Таёжный, до востребования - Наталья Владимировна Елецкая
– Я представляю, что начнется, если у Соболева окажется не энцефалит и мы потеряем драгоценное время из-за неправильно назначенного лечения. Поэтому анализ…
– Да знаю я, что анализ необходим и что без лаборатории мы как без рук! – сердито перебил Мартынюк. – Похоже, это понимают все, кроме главврача.

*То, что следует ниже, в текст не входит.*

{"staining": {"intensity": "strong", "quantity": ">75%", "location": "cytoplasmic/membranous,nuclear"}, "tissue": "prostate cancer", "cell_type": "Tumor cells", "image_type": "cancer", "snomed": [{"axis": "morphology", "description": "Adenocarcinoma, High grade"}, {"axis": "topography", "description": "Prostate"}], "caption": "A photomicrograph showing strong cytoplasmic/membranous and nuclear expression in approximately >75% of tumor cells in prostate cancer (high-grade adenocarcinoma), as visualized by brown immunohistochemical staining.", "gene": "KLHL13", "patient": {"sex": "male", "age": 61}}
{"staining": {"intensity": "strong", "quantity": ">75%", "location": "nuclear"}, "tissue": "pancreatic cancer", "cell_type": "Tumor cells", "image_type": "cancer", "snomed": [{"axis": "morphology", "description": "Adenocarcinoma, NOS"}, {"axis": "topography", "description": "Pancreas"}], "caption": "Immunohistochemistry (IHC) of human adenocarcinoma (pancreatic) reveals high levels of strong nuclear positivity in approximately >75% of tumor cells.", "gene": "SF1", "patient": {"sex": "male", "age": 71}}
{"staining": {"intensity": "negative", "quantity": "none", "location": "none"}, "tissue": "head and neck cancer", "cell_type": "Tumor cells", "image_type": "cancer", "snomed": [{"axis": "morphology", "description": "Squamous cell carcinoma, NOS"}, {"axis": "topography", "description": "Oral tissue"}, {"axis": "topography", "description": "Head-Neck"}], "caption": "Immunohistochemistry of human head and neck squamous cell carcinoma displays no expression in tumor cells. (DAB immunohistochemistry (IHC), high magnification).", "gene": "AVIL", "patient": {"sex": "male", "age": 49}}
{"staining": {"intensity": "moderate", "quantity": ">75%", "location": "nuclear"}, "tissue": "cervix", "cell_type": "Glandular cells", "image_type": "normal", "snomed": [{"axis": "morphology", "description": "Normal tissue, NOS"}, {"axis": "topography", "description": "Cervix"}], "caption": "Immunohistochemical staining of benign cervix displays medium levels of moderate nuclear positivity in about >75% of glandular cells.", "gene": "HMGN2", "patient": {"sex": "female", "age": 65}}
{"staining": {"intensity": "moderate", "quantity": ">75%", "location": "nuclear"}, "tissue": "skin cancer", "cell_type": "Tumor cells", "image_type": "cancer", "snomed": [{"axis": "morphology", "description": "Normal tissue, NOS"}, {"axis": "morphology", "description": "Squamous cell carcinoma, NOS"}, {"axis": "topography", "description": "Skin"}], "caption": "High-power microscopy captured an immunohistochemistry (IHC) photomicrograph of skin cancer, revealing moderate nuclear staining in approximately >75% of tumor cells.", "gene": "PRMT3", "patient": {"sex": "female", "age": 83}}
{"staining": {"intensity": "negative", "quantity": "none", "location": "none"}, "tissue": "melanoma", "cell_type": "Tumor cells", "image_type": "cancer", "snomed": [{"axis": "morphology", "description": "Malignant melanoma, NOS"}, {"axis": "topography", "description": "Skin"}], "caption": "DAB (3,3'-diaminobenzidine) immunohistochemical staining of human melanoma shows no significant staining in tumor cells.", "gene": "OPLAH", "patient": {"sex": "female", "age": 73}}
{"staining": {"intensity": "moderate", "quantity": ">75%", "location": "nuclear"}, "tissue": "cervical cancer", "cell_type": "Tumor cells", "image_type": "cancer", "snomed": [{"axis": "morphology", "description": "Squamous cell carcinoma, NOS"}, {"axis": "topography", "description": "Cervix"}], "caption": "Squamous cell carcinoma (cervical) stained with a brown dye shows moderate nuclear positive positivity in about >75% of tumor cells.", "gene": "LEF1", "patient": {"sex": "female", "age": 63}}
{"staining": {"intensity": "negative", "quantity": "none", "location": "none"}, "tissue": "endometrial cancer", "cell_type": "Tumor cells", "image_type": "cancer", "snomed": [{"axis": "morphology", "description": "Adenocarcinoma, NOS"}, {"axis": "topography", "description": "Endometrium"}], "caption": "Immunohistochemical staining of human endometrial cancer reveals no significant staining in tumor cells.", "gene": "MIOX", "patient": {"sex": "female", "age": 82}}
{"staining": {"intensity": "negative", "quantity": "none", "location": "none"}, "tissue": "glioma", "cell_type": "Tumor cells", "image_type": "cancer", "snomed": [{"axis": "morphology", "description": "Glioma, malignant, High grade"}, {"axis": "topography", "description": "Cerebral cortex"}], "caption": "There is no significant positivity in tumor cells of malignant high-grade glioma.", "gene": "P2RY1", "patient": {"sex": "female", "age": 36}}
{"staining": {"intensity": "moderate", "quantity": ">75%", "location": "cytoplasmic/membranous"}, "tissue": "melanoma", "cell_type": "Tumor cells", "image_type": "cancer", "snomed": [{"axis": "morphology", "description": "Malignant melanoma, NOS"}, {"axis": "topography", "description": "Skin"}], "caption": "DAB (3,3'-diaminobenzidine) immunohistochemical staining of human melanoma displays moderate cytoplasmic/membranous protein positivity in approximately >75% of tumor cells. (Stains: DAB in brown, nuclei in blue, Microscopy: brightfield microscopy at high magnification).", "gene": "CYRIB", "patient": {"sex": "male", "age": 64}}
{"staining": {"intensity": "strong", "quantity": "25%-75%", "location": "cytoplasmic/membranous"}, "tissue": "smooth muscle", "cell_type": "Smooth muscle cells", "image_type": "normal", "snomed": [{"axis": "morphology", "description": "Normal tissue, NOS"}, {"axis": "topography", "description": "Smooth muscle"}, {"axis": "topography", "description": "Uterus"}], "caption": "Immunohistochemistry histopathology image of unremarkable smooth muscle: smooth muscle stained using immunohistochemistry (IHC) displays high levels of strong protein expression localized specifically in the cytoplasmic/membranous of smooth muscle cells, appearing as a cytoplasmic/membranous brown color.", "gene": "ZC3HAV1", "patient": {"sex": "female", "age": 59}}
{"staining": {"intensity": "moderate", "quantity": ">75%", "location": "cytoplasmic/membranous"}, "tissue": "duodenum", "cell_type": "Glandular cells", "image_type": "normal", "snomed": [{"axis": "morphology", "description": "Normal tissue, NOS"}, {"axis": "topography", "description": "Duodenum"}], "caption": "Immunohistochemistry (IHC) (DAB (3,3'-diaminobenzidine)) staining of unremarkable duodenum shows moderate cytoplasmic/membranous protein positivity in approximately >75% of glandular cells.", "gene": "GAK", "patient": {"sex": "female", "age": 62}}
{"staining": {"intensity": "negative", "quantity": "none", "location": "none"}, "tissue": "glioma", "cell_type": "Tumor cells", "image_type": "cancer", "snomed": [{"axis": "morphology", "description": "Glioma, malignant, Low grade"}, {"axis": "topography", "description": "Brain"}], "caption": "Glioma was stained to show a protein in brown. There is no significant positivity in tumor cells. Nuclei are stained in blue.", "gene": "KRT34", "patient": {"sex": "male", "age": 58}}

– Напрасно вы так считаете. Фаина Кузьминична прилагает все усилия для открытия лаборатории. Но это не так просто, как вы думаете.
– Почему вы ее защищаете? Насколько я заметил, у вас довольно напряженные отношения.
Света принесла чай. Дождавшись, когда она уйдет, я ответила:
– Я ее не защищаю, а пытаюсь быть объективной. Фаина Кузьминична – отличный руководитель. Ее вклад в развитие стационара невозможно переоценить. Но даже ей не все удается. Не забывайте, через два месяца ей исполнится семьдесят. Хотела бы я в этом возрасте быть такой же энергичной и деятельной, как она.
– О, вы будете! – усмехнулся Мартынюк.
– Что это значит? – задетая его тоном, спросила я.
– То и значит, что вы далеко пойдете. В хорошем смысле этого слова.
– Фразы.
– Что?
– В хорошем смысле этой фразы. «Вы далеко пойдете» – не слово, а фраза.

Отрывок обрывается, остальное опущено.